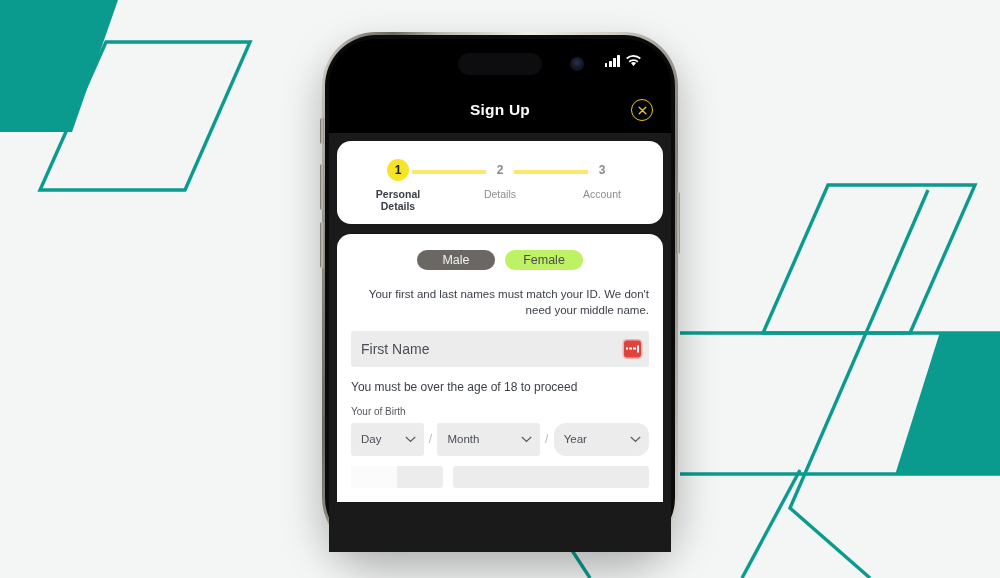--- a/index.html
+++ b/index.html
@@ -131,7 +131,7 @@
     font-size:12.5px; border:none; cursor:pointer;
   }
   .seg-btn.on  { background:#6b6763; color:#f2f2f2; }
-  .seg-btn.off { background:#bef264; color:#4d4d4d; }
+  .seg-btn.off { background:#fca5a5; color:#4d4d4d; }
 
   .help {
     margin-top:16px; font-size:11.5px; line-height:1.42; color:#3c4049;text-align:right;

* * * * * * *

All of the material above should be reproduced exactly, except the pictures.

Task output:
--- a/index.html
+++ b/index.html
@@ -131,7 +131,7 @@
     font-size:12.5px; border:none; cursor:pointer;
   }
   .seg-btn.on  { background:#6b6763; color:#f2f2f2; }
-  .seg-btn.off { background:#bef264; color:#4d4d4d; }
+  .seg-btn.off { background:#fca5a5; color:#4d4d4d; }
 
   .help {
     margin-top:16px; font-size:11.5px; line-height:1.42; color:#3c4049;text-align:right;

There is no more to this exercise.